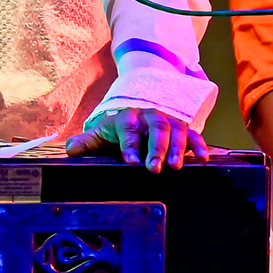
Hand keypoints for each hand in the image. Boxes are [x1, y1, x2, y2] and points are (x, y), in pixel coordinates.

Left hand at [66, 106, 211, 170]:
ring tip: (176, 166)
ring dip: (177, 148)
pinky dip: (199, 144)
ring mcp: (168, 120)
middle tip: (154, 168)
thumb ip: (87, 142)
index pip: (128, 132)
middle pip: (155, 129)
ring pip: (175, 130)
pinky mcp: (182, 126)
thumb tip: (70, 150)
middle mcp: (149, 117)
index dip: (129, 146)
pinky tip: (203, 157)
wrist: (139, 105)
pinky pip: (193, 133)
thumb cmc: (118, 127)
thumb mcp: (101, 132)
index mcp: (127, 119)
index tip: (130, 162)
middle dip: (156, 148)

- _What is needed_
All lines from the one that contains "middle pip: (155, 129)" to the last line above must be given again exactly, with both included and nothing added.

- _Response to this task_
middle pip: (155, 129)
ring pip: (175, 130)
pinky mcp: (182, 126)
thumb tip: (70, 150)
middle mcp: (149, 117)
index dip: (129, 146)
pinky tip: (203, 157)
wrist: (139, 105)
pinky pip: (193, 133)
thumb cmc: (118, 127)
thumb mcp: (101, 132)
index mcp: (127, 119)
index tip: (130, 162)
middle dip: (156, 148)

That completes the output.